TÂCHES À RÉALISER —
A: Transcrivez le passage du texte sur le récit de Pilniak allant de "Tension, angoisse donne" à "d'une épopée tragique.".
B: D'après le texte sur le récit de Pilniak, qu'est-ce qui seul peut éventuellement permettre une survie dans un tel environnement ?

Tension, angoisse donne à ce récit qui peut être considéré comme un carnet d'expédition polaire la dimension d'un roman fantastique et l'ampleur d'une épopée tragique.

Pilniak, malgré une écriture simple dans la forme, en passant dans ses descriptions d'une abondance de couleurs froides qui glacent le lecteur à des couleurs chaudes qui font se mélanger l'eau et le feu quand le ciel s'embrase, sait provoquer un état hallucinatoire. C'est tout au long du récit le sentiment d'une profonde désolation et d'une immense solitude dans un monde fermé aux hommes. Il sait aussi maintenir le mystère oppressant qui monte de l'environnement hostile : la peur de la mort, la perte des repères dans la brume et la glace donne naissance à une rivalité et une hargne entre les membres, de plus en plus anxieux, de l'expédition qui, pourtant, doivent se rendre à l'évidence que dans un tel environnement où la folie rôde, seul peut éventuellement permettre une survie, la solidarité, elle-aussi bien difficile à mettre en oeuvre dans ces conditions de vie extrêmes.

DONNÉES DISPONIBLES —
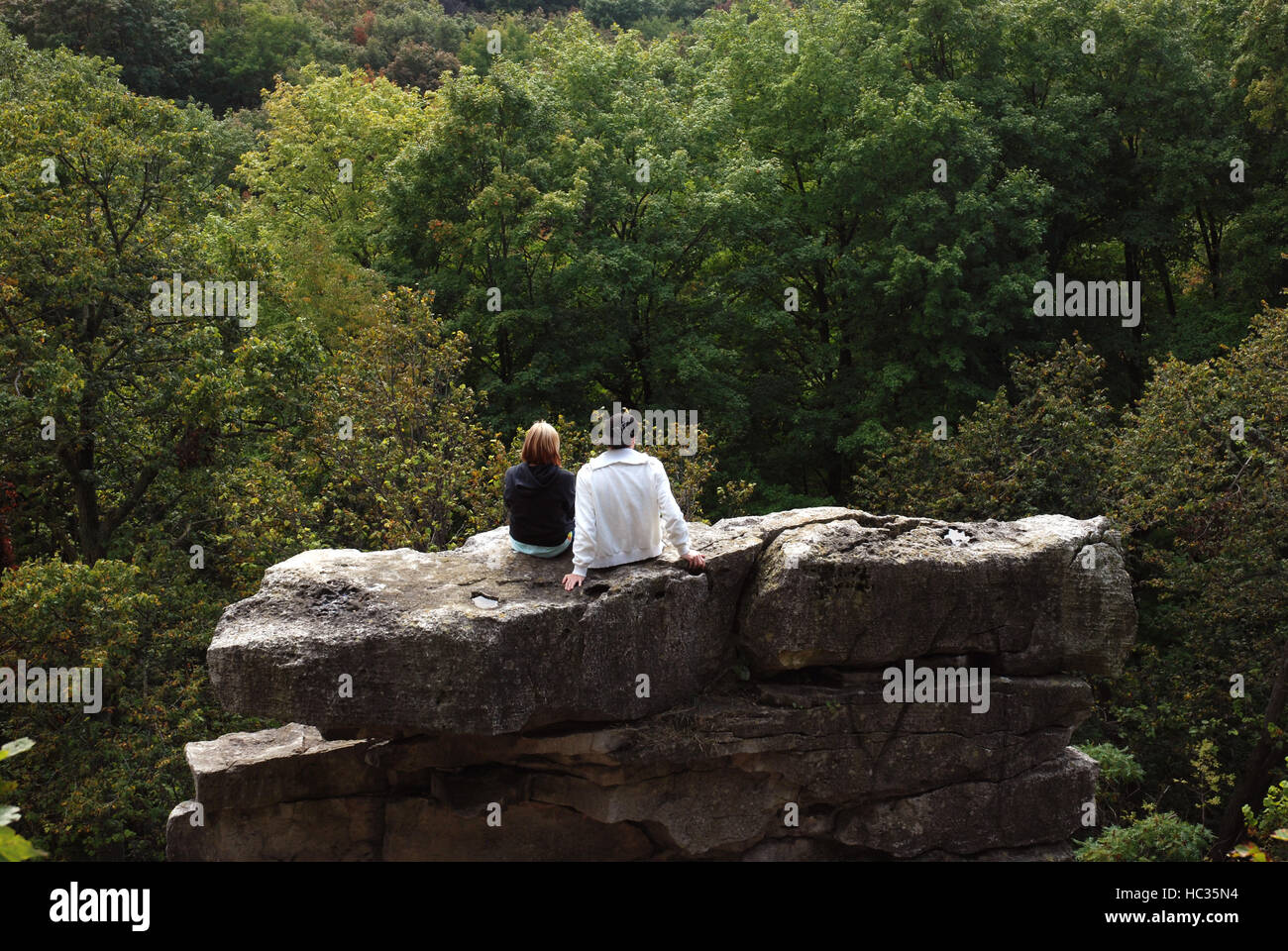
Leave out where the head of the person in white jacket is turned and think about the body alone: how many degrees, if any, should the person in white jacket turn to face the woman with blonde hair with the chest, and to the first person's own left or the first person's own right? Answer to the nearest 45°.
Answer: approximately 90° to the first person's own left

RÉPONSES PAR TÂCHE —
A:
Tension, angoisse donne à ce récit qui peut être considéré comme un carnet d'expédition polaire la dimension d'un roman fantastique et l'ampleur d'une épopée tragique.

B: La solidarité.